Reproduce the text of all the records with every occurrence of "BOOMBRAKE" swapped for "BRAKEMASTER" and nothing else changed. Omit the pictures from the output.

DATA EXTRACT -
--------------------------------------------------

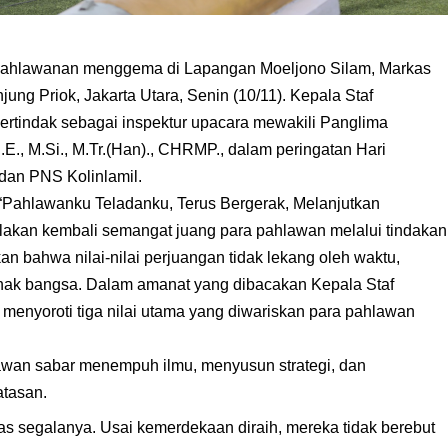
ahlawanan menggema di Lapangan Moeljono Silam, Markas
njung Priok, Jakarta Utara, Senin (10/11). Kepala Staf
bertindak sebagai inspektur upacara mewakili Panglima
.E., M.Si., M.Tr.(Han)., CHRMP., dalam peringatan Hari
 dan PNS Kolinlamil.
“Pahlawanku Teladanku, Terus Bergerak, Melanjutkan
akan kembali semangat juang para pahlawan melalui tindakan
an bahwa nilai-nilai perjuangan tidak lekang oleh waktu,
 anak bangsa. Dalam amanat yang dibacakan Kepala Staf
uf menyoroti tiga nilai utama yang diwariskan para pahlawan
awan sabar menempuh ilmu, menyusun strategi, dan
tasan.
s segalanya. Usai kemerdekaan diraih, mereka tidak berebut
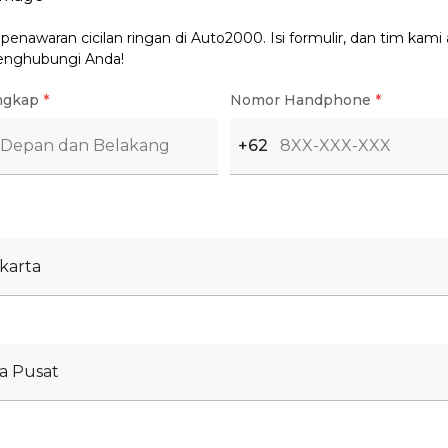
PAS) terdekat, termasuk SATPAS Polres Metro
enawaran cicilan ringan di Auto2000. Isi formulir, dan tim kami
enghubungi Anda!
ngambilan/pengiriman SIM
ngkap
*
Nomor Handphone
*
enjadi lebih efisien dan menghemat waktu,
+62
iun Bekasi Terbaru 2025
n Bekasi
karta
rsedia layanan SIM Keliling Juni 2025 yang
asi. Layanan ini khusus untuk perpanjangan SIM A
a Pusat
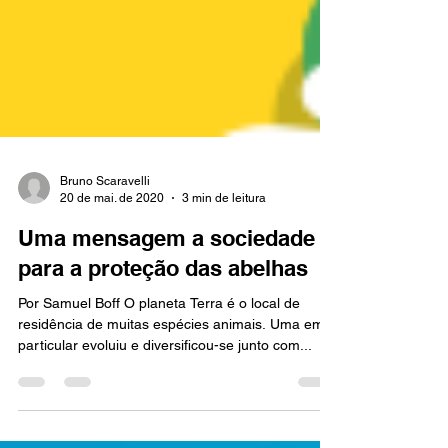
Bruno Scaravelli
20 de mai. de 2020
3 min de leitura
Uma mensagem a sociedade
para a proteção das abelhas
Por Samuel Boff O planeta Terra é o local de
residência de muitas espécies animais. Uma em
particular evoluiu e diversificou-se junto com...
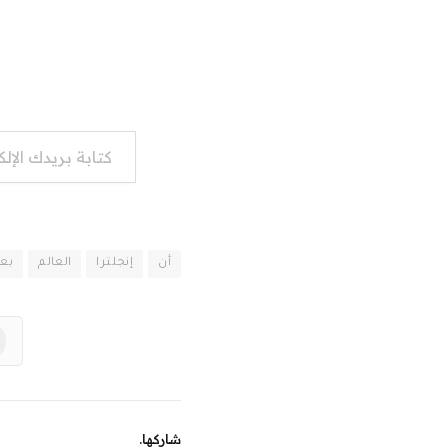
كتابة بريدك الإلكتروني...
أن
إنجلترا
العالم
بع
شاركها.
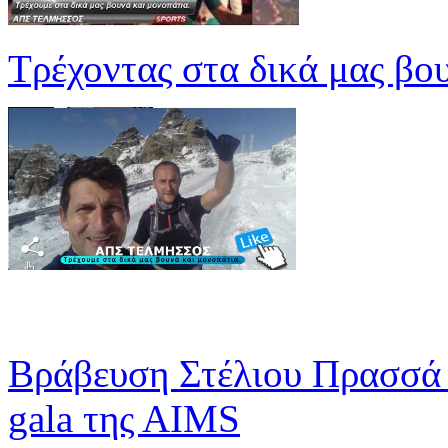
Τρέχοντας στα δικά μας βο
Βράβευση Στέλιου Πρασσά 
gala της ΑΙMS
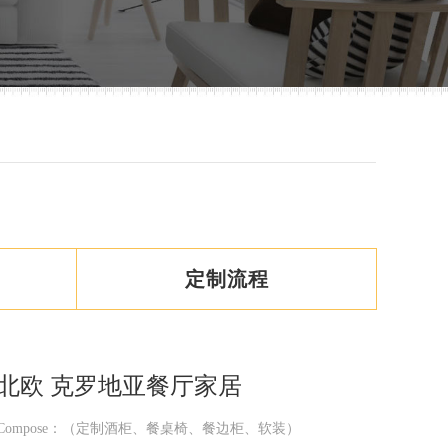
定制流程
北欧
克罗地亚餐厅家居
Compose：（定制酒柜、餐桌椅、餐边柜、软装）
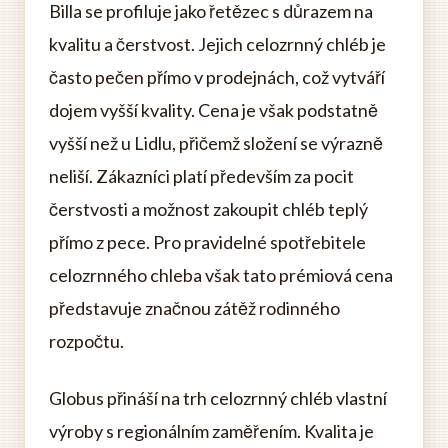
Billa se profiluje jako řetězec s důrazem na
kvalitu a čerstvost. Jejich celozrnný chléb je
často pečen přímo v prodejnách, což vytváří
dojem vyšší kvality. Cena je však podstatně
vyšší než u Lidlu, přičemž složení se výrazně
neliší. Zákazníci platí především za pocit
čerstvosti a možnost zakoupit chléb teplý
přímo z pece. Pro pravidelné spotřebitele
celozrnného chleba však tato prémiová cena
představuje značnou zátěž rodinného
rozpočtu.
Globus přináší na trh celozrnný chléb vlastní
výroby s regionálním zaměřením. Kvalita je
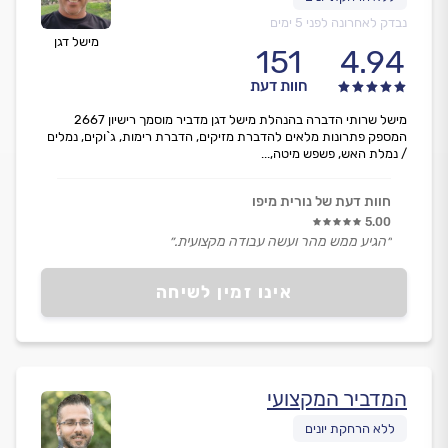
נבדק לאחרונה לפני 5 ימים
מישל דגן
151
4.94
חוות דעת
מישל שרותי הדברה בהנהלת מישל דגן מדביר מוסמך רישיון 2667
המספק פתרונות מלאים להדברת מזיקים, הדברת רימות, ג`וקים, נמלים
/ נמלת האש, פשפש מיטה,...
חוות דעת של נורית מיפו
5.00
״הגיע ממש מהר ועשה עבודה מקצועית.״
אינו זמין לשיחה
המדביר המקצועי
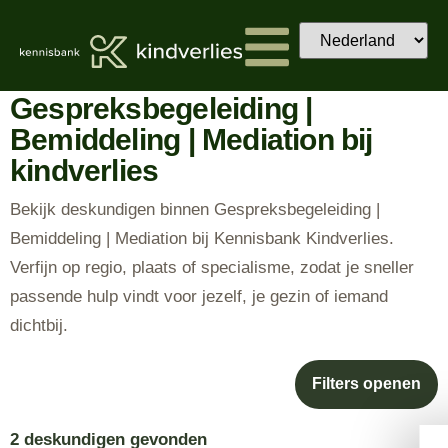
Gespreksbegeleiding |
Bemiddeling | Mediation bij
kindverlies
Bekijk deskundigen binnen Gespreksbegeleiding |
Bemiddeling | Mediation bij Kennisbank Kindverlies.
Verfijn op regio, plaats of specialisme, zodat je sneller
passende hulp vindt voor jezelf, je gezin of iemand
dichtbij.
Filters openen
2 deskundigen gevonden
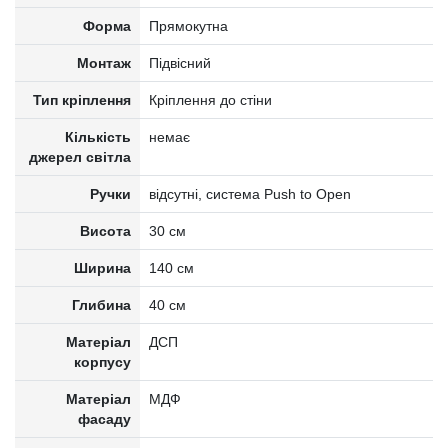
Форма
Прямокутна
Монтаж
Підвісний
Тип кріплення
Кріплення до стіни
Кількість
немає
джерел світла
Ручки
відсутні, система Push to Open
Висота
30 см
Ширина
140 см
Глибина
40 см
Матеріал
ДСП
корпусу
Матеріал
МДФ
фасаду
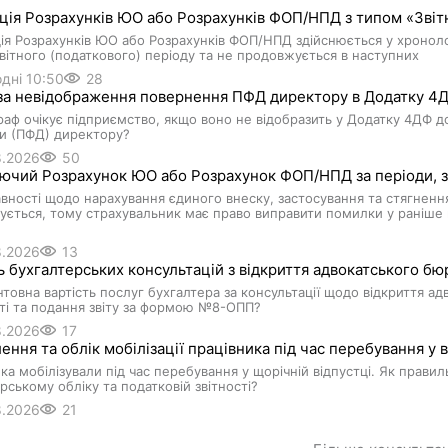
ія Розрахунків ЮО або Розрахунків ФОП/НПД з типом «Звіт
я Розрахунків ЮО або Розрахунків ФОП/НПД здійснюється у хроноло
вітного (податкового) періоду та не продовжується в наступних
дні 10:50
28
а невідображення повернення ПФД директору в Додатку 4ДФ 
аф очікує підприємство, якщо воно не відобразить у Додатку 4ДФ д
и (ПФД) директору?
8.2026
50
чий Розрахунок ЮО або Розрахунок ФОП/НПД за періоди, за
вності щодо нарахування єдиного внеску, застосування та стягнення
ується, тому страхувальник має право виправити помилки у раніше п
8.2026
13
ь бухгалтерських консультацій з відкриття адвокатського бюро
нтовна вартість послуг бухгалтера за консультації щодо відкриття ад
ті та подання звіту за формою №8-ОПП?
8.2026
17
ння та облік мобілізації працівника під час перебування у ві
ка мобілізували під час перебування у щорічній відпустці. Як прави
рському обліку та податковій звітності?
8.2026
21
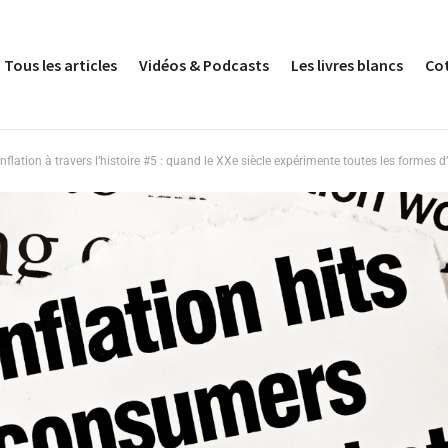
Tous les articles
Vidéos & Podcasts
Les livres blancs
Co
inflation à travers l’histoire #5 : quand le XXe siècle expérimente toutes les formes d’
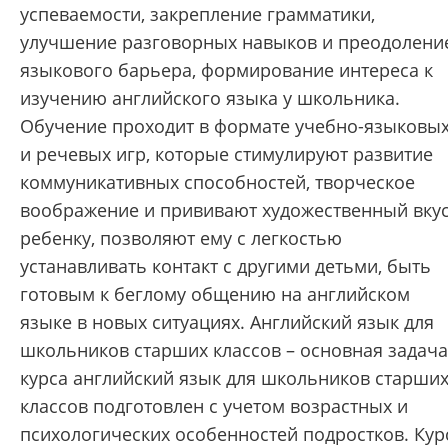
успеваемости, закрепление грамматики,
улучшение разговорных навыков и преодолени
языкового барьера, формирование интереса к
изучению английского языка у школьника.
Обучение проходит в формате учебно-языковы
и речевых игр, которые стимулируют развитие
коммуникативных способностей, творческое
воображение и прививают художественный вку
ребенку, позволяют ему с легкостью
устанавливать контакт с другими детьми, быть
готовым к беглому общению на английском
языке в новых ситуациях. Английский язык для
школьников старших классов – основная задача
курса английский язык для школьников старши
классов подготовлен с учетом возрастных и
психологических особенностей подростков. Кур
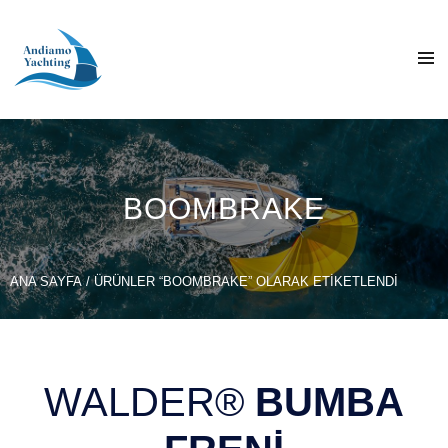
BOOMBRAKE
ANA SAYFA
/ ÜRÜNLER “BOOMBRAKE” OLARAK ETIKETLENDI
WALDER®
BUMBA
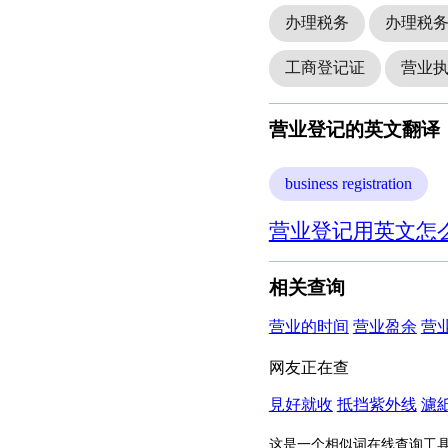
办理税务
办理税
工商登记证
营业
营业登记的英文翻译
business registration
营业登记用英文怎么
相关查询
营业的时间
营业盈余
营
网友正在查
見好就收
抵挡紫外线
濾
这是一个相似词在线查询工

--------------------------------------------------

RESPONSE TO THIS TASK -
ahlawanan menggema di Lapangan Moeljono Silam, Markas
njung Priok, Jakarta Utara, Senin (10/11). Kepala Staf
bertindak sebagai inspektur upacara mewakili Panglima
.E., M.Si., M.Tr.(Han)., CHRMP., dalam peringatan Hari
 dan PNS Kolinlamil.
“Pahlawanku Teladanku, Terus Bergerak, Melanjutkan
akan kembali semangat juang para pahlawan melalui tindakan
an bahwa nilai-nilai perjuangan tidak lekang oleh waktu,
 anak bangsa. Dalam amanat yang dibacakan Kepala Staf
uf menyoroti tiga nilai utama yang diwariskan para pahlawan
awan sabar menempuh ilmu, menyusun strategi, dan
tasan.
s segalanya. Usai kemerdekaan diraih, mereka tidak berebut
PAS) terdekat, termasuk SATPAS Polres Metro
enawaran cicilan ringan di Auto2000. Isi formulir, dan tim kami
enghubungi Anda!
ngambilan/pengiriman SIM
ngkap
*
Nomor Handphone
*
enjadi lebih efisien dan menghemat waktu,
+62
iun Bekasi Terbaru 2025
n Bekasi
karta
rsedia layanan SIM Keliling Juni 2025 yang
asi. Layanan ini khusus untuk perpanjangan SIM A
a Pusat
Bruno Scaravelli
20 de mai. de 2020
3 min de leitura
Uma mensagem a sociedade
para a proteção das abelhas
Por Samuel Boff O planeta Terra é o local de
residência de muitas espécies animais. Uma em
particular evoluiu e diversificou-se junto com...
كتابة بريدك الإلكتروني...
أن
إنجلترا
العالم
بع
شاركها.
Τρέχοντας στα δικά μας βο
Βράβευση Στέλιου Πρασσά 
gala της ΑΙMS
定制流程
北欧
克罗地亚餐厅家居
Compose：（定制酒柜、餐桌椅、餐边柜、软装）
Billa se profiluje jako řetězec s důrazem na
kvalitu a čerstvost. Jejich celozrnný chléb je
často pečen přímo v prodejnách, což vytváří
dojem vyšší kvality. Cena je však podstatně
vyšší než u Lidlu, přičemž složení se výrazně
neliší. Zákazníci platí především za pocit
čerstvosti a možnost zakoupit chléb teplý
přímo z pece. Pro pravidelné spotřebitele
celozrnného chleba však tato prémiová cena
představuje značnou zátěž rodinného
rozpočtu.
Globus přináší na trh celozrnný chléb vlastní
výroby s regionálním zaměřením. Kvalita je
נבדק לאחרונה לפני 5 ימים
מישל דגן
151
4.94
חוות דעת
מישל שרותי הדברה בהנהלת מישל דגן מדביר מוסמך רישיון 2667
המספק פתרונות מלאים להדברת מזיקים, הדברת רימות, ג`וקים, נמלים
/ נמלת האש, פשפש מיטה,...
חוות דעת של נורית מיפו
5.00
״הגיע ממש מהר ועשה עבודה מקצועית.״
אינו זמין לשיחה
המדביר המקצועי
Gespreksbegeleiding |
Bemiddeling | Mediation bij
kindverlies
Bekijk deskundigen binnen Gespreksbegeleiding |
Bemiddeling | Mediation bij Kennisbank Kindverlies.
Verfijn op regio, plaats of specialisme, zodat je sneller
passende hulp vindt voor jezelf, je gezin of iemand
dichtbij.
Filters openen
2 deskundigen gevonden
Форма
Прямокутна
Монтаж
Підвісний
Тип кріплення
Кріплення до стіни
Кількість
немає
джерел світла
Ручки
відсутні, система Push to Open
Висота
30 см
Ширина
140 см
Глибина
40 см
Матеріал
ДСП
корпусу
Матеріал
МДФ
фасаду
ія Розрахунків ЮО або Розрахунків ФОП/НПД з типом «Звіт
я Розрахунків ЮО або Розрахунків ФОП/НПД здійснюється у хроноло
вітного (податкового) періоду та не продовжується в наступних
дні 10:50
28
а невідображення повернення ПФД директору в Додатку 4ДФ 
аф очікує підприємство, якщо воно не відобразить у Додатку 4ДФ д
и (ПФД) директору?
8.2026
50
чий Розрахунок ЮО або Розрахунок ФОП/НПД за періоди, за
вності щодо нарахування єдиного внеску, застосування та стягнення
ується, тому страхувальник має право виправити помилки у раніше п
8.2026
13
ь бухгалтерських консультацій з відкриття адвокатського бюро
нтовна вартість послуг бухгалтера за консультації щодо відкриття ад
ті та подання звіту за формою №8-ОПП?
8.2026
17
ння та облік мобілізації працівника під час перебування у ві
ка мобілізували під час перебування у щорічній відпустці. Як прави
рському обліку та податковій звітності?
8.2026
21
Tous les articles
Vidéos & Podcasts
Les livres blancs
Co
inflation à travers l’histoire #5 : quand le XXe siècle expérimente toutes les formes d’
успеваемости, закрепление грамматики,
улучшение разговорных навыков и преодолени
языкового барьера, формирование интереса к
изучению английского языка у школьника.
Обучение проходит в формате учебно-языковы
и речевых игр, которые стимулируют развитие
коммуникативных способностей, творческое
воображение и прививают художественный вку
ребенку, позволяют ему с легкостью
устанавливать контакт с другими детьми, быть
готовым к беглому общению на английском
языке в новых ситуациях. Английский язык для
школьников старших классов – основная задача
курса английский язык для школьников старши
классов подготовлен с учетом возрастных и
психологических особенностей подростков. Кур
BRAKEMASTER
ANA SAYFA
/ ÜRÜNLER “BRAKEMASTER” OLARAK ETIKETLENDI
WALDER®
BUMBA
办理税务
办理税
工商登记证
营业
营业登记的英文翻译
business registration
营业登记用英文怎么
相关查询
营业的时间
营业盈余
营
网友正在查
見好就收
抵挡紫外线
濾
这是一个相似词在线查询工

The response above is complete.